▶ WHAT IS REQUIRED:
In the data below, swap every "common name" for "vernacular name" and give the lines again with nothing else changed.

▶ MATERIAL PROVIDED:

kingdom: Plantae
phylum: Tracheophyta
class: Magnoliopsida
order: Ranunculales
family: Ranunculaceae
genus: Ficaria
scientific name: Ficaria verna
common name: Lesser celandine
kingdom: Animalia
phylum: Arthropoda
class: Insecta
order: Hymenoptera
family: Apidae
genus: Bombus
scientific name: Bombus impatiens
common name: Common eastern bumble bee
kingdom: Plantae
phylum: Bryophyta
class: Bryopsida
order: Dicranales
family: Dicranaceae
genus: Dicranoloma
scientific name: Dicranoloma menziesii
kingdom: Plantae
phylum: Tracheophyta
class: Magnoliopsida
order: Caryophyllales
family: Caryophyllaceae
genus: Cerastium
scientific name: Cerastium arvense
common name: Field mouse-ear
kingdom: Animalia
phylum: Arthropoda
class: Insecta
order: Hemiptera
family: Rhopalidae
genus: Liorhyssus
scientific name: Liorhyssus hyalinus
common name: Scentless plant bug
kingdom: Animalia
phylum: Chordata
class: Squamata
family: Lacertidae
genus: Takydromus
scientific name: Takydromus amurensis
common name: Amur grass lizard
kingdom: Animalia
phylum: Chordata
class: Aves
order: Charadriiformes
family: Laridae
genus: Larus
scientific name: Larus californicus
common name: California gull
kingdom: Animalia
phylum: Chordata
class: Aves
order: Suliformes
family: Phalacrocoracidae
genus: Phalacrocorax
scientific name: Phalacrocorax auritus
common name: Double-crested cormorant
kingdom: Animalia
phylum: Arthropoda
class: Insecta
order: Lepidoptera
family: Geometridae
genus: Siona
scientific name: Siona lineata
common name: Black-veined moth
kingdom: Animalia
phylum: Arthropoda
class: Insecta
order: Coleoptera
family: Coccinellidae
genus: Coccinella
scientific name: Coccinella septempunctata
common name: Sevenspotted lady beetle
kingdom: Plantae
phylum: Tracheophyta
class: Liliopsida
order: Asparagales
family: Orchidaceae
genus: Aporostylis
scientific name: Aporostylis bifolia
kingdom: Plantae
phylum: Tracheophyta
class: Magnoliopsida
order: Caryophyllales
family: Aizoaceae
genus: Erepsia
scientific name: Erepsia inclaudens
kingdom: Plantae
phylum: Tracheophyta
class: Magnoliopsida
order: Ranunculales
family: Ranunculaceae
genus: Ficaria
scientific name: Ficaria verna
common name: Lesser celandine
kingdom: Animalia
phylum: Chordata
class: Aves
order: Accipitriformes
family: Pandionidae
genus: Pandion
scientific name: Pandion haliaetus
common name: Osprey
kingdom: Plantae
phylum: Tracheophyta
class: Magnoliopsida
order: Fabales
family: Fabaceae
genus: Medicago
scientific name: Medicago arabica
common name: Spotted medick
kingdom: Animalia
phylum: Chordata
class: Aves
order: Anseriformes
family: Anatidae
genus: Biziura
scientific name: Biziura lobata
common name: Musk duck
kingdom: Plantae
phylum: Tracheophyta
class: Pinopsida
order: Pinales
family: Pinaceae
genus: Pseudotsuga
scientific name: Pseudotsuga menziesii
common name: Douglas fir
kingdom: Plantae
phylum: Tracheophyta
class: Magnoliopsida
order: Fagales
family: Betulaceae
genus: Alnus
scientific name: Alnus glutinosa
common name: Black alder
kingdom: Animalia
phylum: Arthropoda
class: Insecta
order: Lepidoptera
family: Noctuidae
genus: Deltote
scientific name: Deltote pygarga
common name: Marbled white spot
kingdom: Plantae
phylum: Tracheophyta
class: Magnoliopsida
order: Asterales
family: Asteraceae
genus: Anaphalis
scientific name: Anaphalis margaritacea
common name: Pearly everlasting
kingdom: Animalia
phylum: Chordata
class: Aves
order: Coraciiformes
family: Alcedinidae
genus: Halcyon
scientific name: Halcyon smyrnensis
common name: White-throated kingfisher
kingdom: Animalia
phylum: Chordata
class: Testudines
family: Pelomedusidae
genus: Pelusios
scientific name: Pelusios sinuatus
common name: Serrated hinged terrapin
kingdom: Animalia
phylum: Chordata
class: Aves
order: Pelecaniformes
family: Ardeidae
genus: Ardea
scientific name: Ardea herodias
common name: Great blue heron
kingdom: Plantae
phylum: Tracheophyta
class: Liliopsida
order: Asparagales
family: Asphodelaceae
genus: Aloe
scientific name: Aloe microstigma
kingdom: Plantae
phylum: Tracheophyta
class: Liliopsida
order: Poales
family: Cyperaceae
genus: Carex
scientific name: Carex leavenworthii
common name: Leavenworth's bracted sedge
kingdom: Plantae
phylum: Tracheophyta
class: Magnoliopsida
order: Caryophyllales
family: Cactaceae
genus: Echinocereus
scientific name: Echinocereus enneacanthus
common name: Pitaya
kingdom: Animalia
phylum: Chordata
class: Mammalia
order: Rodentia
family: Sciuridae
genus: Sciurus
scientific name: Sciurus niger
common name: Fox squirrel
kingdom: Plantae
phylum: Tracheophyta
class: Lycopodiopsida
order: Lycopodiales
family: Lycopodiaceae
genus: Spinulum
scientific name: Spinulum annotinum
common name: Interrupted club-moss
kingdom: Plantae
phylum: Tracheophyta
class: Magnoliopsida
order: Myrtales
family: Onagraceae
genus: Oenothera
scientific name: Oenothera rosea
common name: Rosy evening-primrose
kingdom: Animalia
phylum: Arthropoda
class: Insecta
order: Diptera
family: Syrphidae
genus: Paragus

▶ RESULT OF THE EXERCISE:
kingdom: Plantae
phylum: Tracheophyta
class: Magnoliopsida
order: Ranunculales
family: Ranunculaceae
genus: Ficaria
scientific name: Ficaria verna
vernacular name: Lesser celandine
kingdom: Animalia
phylum: Arthropoda
class: Insecta
order: Hymenoptera
family: Apidae
genus: Bombus
scientific name: Bombus impatiens
vernacular name: Common eastern bumble bee
kingdom: Plantae
phylum: Bryophyta
class: Bryopsida
order: Dicranales
family: Dicranaceae
genus: Dicranoloma
scientific name: Dicranoloma menziesii
kingdom: Plantae
phylum: Tracheophyta
class: Magnoliopsida
order: Caryophyllales
family: Caryophyllaceae
genus: Cerastium
scientific name: Cerastium arvense
vernacular name: Field mouse-ear
kingdom: Animalia
phylum: Arthropoda
class: Insecta
order: Hemiptera
family: Rhopalidae
genus: Liorhyssus
scientific name: Liorhyssus hyalinus
vernacular name: Scentless plant bug
kingdom: Animalia
phylum: Chordata
class: Squamata
family: Lacertidae
genus: Takydromus
scientific name: Takydromus amurensis
vernacular name: Amur grass lizard
kingdom: Animalia
phylum: Chordata
class: Aves
order: Charadriiformes
family: Laridae
genus: Larus
scientific name: Larus californicus
vernacular name: California gull
kingdom: Animalia
phylum: Chordata
class: Aves
order: Suliformes
family: Phalacrocoracidae
genus: Phalacrocorax
scientific name: Phalacrocorax auritus
vernacular name: Double-crested cormorant
kingdom: Animalia
phylum: Arthropoda
class: Insecta
order: Lepidoptera
family: Geometridae
genus: Siona
scientific name: Siona lineata
vernacular name: Black-veined moth
kingdom: Animalia
phylum: Arthropoda
class: Insecta
order: Coleoptera
family: Coccinellidae
genus: Coccinella
scientific name: Coccinella septempunctata
vernacular name: Sevenspotted lady beetle
kingdom: Plantae
phylum: Tracheophyta
class: Liliopsida
order: Asparagales
family: Orchidaceae
genus: Aporostylis
scientific name: Aporostylis bifolia
kingdom: Plantae
phylum: Tracheophyta
class: Magnoliopsida
order: Caryophyllales
family: Aizoaceae
genus: Erepsia
scientific name: Erepsia inclaudens
kingdom: Plantae
phylum: Tracheophyta
class: Magnoliopsida
order: Ranunculales
family: Ranunculaceae
genus: Ficaria
scientific name: Ficaria verna
vernacular name: Lesser celandine
kingdom: Animalia
phylum: Chordata
class: Aves
order: Accipitriformes
family: Pandionidae
genus: Pandion
scientific name: Pandion haliaetus
vernacular name: Osprey
kingdom: Plantae
phylum: Tracheophyta
class: Magnoliopsida
order: Fabales
family: Fabaceae
genus: Medicago
scientific name: Medicago arabica
vernacular name: Spotted medick
kingdom: Animalia
phylum: Chordata
class: Aves
order: Anseriformes
family: Anatidae
genus: Biziura
scientific name: Biziura lobata
vernacular name: Musk duck
kingdom: Plantae
phylum: Tracheophyta
class: Pinopsida
order: Pinales
family: Pinaceae
genus: Pseudotsuga
scientific name: Pseudotsuga menziesii
vernacular name: Douglas fir
kingdom: Plantae
phylum: Tracheophyta
class: Magnoliopsida
order: Fagales
family: Betulaceae
genus: Alnus
scientific name: Alnus glutinosa
vernacular name: Black alder
kingdom: Animalia
phylum: Arthropoda
class: Insecta
order: Lepidoptera
family: Noctuidae
genus: Deltote
scientific name: Deltote pygarga
vernacular name: Marbled white spot
kingdom: Plantae
phylum: Tracheophyta
class: Magnoliopsida
order: Asterales
family: Asteraceae
genus: Anaphalis
scientific name: Anaphalis margaritacea
vernacular name: Pearly everlasting
kingdom: Animalia
phylum: Chordata
class: Aves
order: Coraciiformes
family: Alcedinidae
genus: Halcyon
scientific name: Halcyon smyrnensis
vernacular name: White-throated kingfisher
kingdom: Animalia
phylum: Chordata
class: Testudines
family: Pelomedusidae
genus: Pelusios
scientific name: Pelusios sinuatus
vernacular name: Serrated hinged terrapin
kingdom: Animalia
phylum: Chordata
class: Aves
order: Pelecaniformes
family: Ardeidae
genus: Ardea
scientific name: Ardea herodias
vernacular name: Great blue heron
kingdom: Plantae
phylum: Tracheophyta
class: Liliopsida
order: Asparagales
family: Asphodelaceae
genus: Aloe
scientific name: Aloe microstigma
kingdom: Plantae
phylum: Tracheophyta
class: Liliopsida
order: Poales
family: Cyperaceae
genus: Carex
scientific name: Carex leavenworthii
vernacular name: Leavenworth's bracted sedge
kingdom: Plantae
phylum: Tracheophyta
class: Magnoliopsida
order: Caryophyllales
family: Cactaceae
genus: Echinocereus
scientific name: Echinocereus enneacanthus
vernacular name: Pitaya
kingdom: Animalia
phylum: Chordata
class: Mammalia
order: Rodentia
family: Sciuridae
genus: Sciurus
scientific name: Sciurus niger
vernacular name: Fox squirrel
kingdom: Plantae
phylum: Tracheophyta
class: Lycopodiopsida
order: Lycopodiales
family: Lycopodiaceae
genus: Spinulum
scientific name: Spinulum annotinum
vernacular name: Interrupted club-moss
kingdom: Plantae
phylum: Tracheophyta
class: Magnoliopsida
order: Myrtales
family: Onagraceae
genus: Oenothera
scientific name: Oenothera rosea
vernacular name: Rosy evening-primrose
kingdom: Animalia
phylum: Arthropoda
class: Insecta
order: Diptera
family: Syrphidae
genus: Paragus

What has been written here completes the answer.